Editoriali
Autostrade, cattivo metodo e pericoloso precedente
A questo punto meglio la via della revoca della concessione e la sua definizione nei tribunali
Dopo circa due anni si va, inevitabilmente, verso una decisione conclusiva sulla concessione di Autostrade. Ciò che davvero dovrebbe preoccupare della gestione di questo dossier non sarà tanto l’esito, qualunque esso sia, quanto il metodo con cui il governo ha proceduto.
Dopo circa due anni si va, inevitabilmente, verso una decisione conclusiva sulla concessione di Autostrade. Ciò che davvero dovrebbe preoccupare della gestione di questo dossier non sarà tanto l’esito, qualunque esso sia, quanto il metodo con cui il governo ha proceduto.
Poche ore dopo il crollo del ponte Morandi a Genova, importanti ministri e lo stesso premier annunciarono l’imminente revoca della concessione ad Aspi, questo ovviamente ancor prima di aver avviato l’iter amministrativo che avrebbe dovuto verificare la grave inadempienza del concessionario. Nei mesi successivi il ministero delle Infrastrutture ha nominato una commissione di giuristi per studiare il caso e la task force, pur segnalando le gravi inadempienze dell’azienda controllata dai Benetton, ha rilevato che la revoca della concessione comporta un alto rischio di soccombere in un contenzioso. A questo punto, il governo ha cambiato il quadro normativo della concessione inserendo per decreto una norma che riduce del 70 per cento (da 23 a 7 miliardi) il costo dell’indennizzo statale in caso di revoca.
Questa modifica unilaterale ha condotto al taglio del rating di Atlantia/Aspi, facendolo scivolare a livello spazzatura e impedendo così al gruppo di finanziarsi sul mercato. Così, dopo aver legato le mani alla controparte per via legislativa e messo la pistola amministrativa della revoca sul tavolo, il governo ha impostato una trattativa. Tra le condizioni della resa, oltre a un risarcimento miliardario e alla riduzione delle tariffe, lo stato pretende anche l’uscita di scena del principale azionista (Benetton).
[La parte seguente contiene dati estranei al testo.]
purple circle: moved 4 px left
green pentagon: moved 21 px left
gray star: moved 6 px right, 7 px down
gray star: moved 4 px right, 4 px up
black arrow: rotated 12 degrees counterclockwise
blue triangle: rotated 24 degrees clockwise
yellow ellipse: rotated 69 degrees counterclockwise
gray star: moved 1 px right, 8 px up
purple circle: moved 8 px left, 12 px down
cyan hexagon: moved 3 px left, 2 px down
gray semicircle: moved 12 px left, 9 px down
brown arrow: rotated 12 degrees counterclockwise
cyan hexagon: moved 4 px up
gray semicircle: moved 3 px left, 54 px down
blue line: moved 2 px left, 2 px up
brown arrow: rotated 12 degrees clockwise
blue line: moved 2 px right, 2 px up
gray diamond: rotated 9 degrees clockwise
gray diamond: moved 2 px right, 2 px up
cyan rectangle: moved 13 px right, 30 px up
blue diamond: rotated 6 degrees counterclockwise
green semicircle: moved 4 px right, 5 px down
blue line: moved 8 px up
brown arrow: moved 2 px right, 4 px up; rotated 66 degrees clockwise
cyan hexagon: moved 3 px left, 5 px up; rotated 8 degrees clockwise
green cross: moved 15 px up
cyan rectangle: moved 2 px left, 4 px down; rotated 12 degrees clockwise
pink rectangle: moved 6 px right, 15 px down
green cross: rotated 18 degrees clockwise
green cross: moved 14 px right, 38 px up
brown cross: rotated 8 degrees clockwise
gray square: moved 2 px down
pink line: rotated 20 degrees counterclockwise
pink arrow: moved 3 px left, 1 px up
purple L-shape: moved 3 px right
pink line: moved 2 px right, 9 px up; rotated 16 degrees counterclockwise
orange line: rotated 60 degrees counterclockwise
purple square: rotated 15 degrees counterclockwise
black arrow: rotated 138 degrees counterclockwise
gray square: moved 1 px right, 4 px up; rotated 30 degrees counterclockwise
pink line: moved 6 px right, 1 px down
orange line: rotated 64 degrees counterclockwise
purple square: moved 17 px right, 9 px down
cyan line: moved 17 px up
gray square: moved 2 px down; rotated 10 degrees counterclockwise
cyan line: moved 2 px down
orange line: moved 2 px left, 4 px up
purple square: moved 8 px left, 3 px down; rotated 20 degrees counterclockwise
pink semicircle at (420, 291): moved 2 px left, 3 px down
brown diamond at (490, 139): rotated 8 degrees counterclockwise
Quello del governo che decide e ridefinisce l’assetto proprietario delle aziende (quotate e no), sotto la minaccia del potere politico-statale, è un precedente molto pericoloso, che in genere si vede in regimi poco democratici. Un segnale pessimo per gli investitori. A questo punto, se il governo ritiene Aspi inadempiente e inadeguata a gestire la rete autostradale, è preferibile la via della revoca della concessione e della sua definizione nei tribunali. E’ un metodo più lineare e trasparente, rispettoso sia dello stato di diritto sia delle regole del mercato.